Exxon Sparks IMF Concern With Weighty Returns in Tiny #Guyana - Bloomberg
Exxon Mobil Corp. got such a “favorable” deal from Guyana, home to the biggest new deepwater oil play, that the tiny South American country should rewrite its tax laws, the International Monetary Fund said.
While Guyana should honor the existing deal, future contracts should ensure the state gets a higher portion of crude proceeds, the fund said in a report seen by Bloomberg News. The country, South America’s third poorest with an average per capita income of around $4,000, has little experience of dealing with multinational behemoths such as Exxon.

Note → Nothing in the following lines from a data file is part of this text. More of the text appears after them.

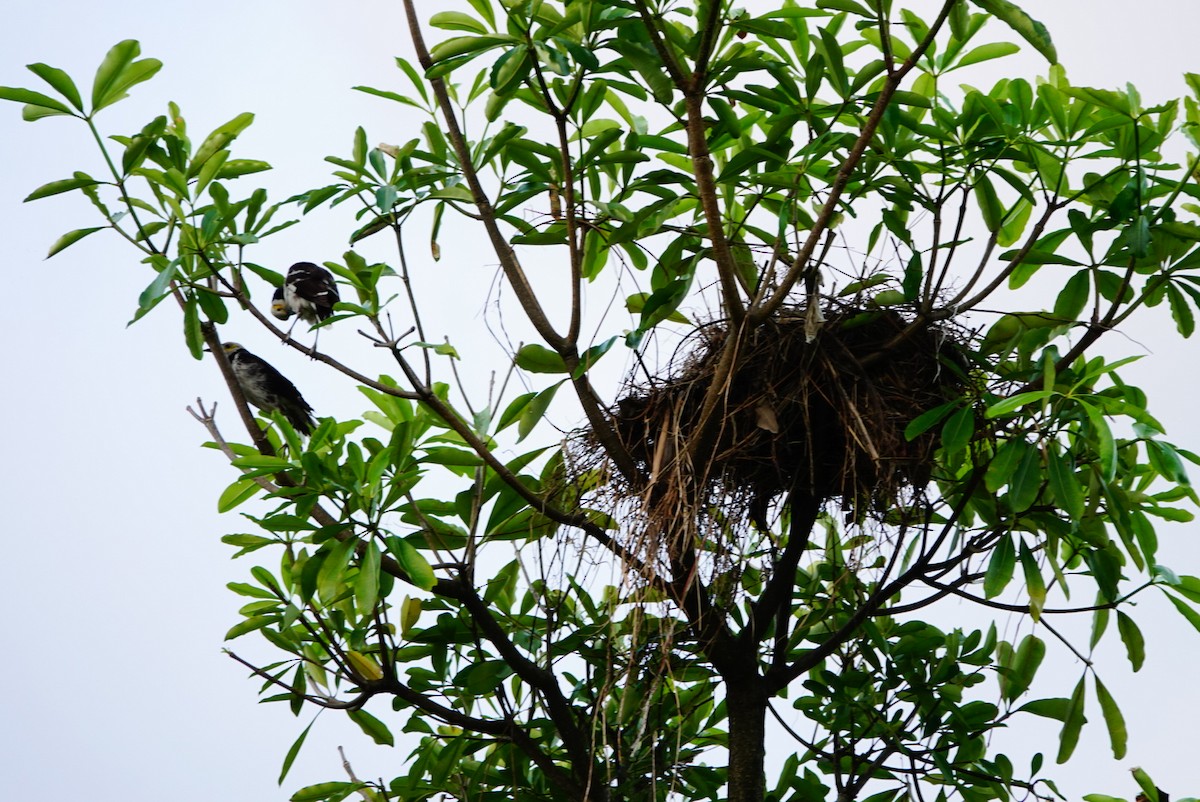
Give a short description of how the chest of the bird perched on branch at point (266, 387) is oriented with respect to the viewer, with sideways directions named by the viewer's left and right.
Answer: facing to the left of the viewer
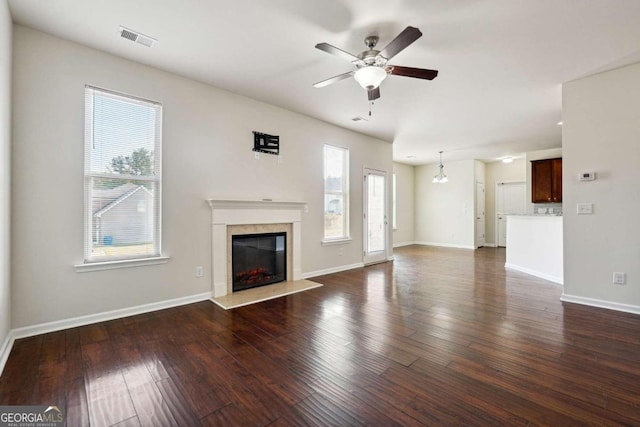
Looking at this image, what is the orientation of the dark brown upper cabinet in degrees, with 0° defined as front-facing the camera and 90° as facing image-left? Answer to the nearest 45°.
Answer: approximately 0°

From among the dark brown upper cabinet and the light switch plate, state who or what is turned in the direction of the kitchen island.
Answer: the dark brown upper cabinet

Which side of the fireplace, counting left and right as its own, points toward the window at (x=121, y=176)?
right

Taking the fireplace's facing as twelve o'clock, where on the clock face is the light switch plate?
The light switch plate is roughly at 11 o'clock from the fireplace.

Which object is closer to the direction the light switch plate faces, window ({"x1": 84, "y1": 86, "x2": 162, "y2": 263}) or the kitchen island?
the window

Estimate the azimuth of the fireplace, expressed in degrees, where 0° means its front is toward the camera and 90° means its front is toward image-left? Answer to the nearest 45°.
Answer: approximately 315°

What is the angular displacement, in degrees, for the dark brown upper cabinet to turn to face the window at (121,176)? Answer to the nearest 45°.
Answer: approximately 45° to its right

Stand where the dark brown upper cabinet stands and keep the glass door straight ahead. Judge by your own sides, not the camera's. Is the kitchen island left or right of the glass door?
left

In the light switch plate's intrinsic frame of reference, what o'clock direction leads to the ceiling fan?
The ceiling fan is roughly at 1 o'clock from the light switch plate.

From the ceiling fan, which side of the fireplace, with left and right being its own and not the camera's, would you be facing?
front

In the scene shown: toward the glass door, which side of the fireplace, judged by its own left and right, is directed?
left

Terms of the 2016 contract “are relatively favorable to investors by international standards,” the IMF said in a report prepared for Guyanese officials. “Existing production sharing agreements appear to enjoy royalty rates well below of what is observed internationally.”
Open Oil, a Berlin-based company that advocates contract transparency, also found Guyana’s share of the #Stabroek was low compared with both established and early-stage producing countries. Guyana will receive 52 percent of positive cash flow over the life of Exxon’s initial project, compared with between 63 percent and 72 percent for developments in Liberia, Mauritania, Ghana, Senegal and Papua New Guinea, it said in a March report.
The Exxon contract, which was published on a government website last year, provides Guyana with a 2 percent royalty on sales and 50 percent of profitable oil, once costs are repaid. Exxon and its partners can only deduct three-quarters of their costs each year, giving the government some cash in the first years of the project.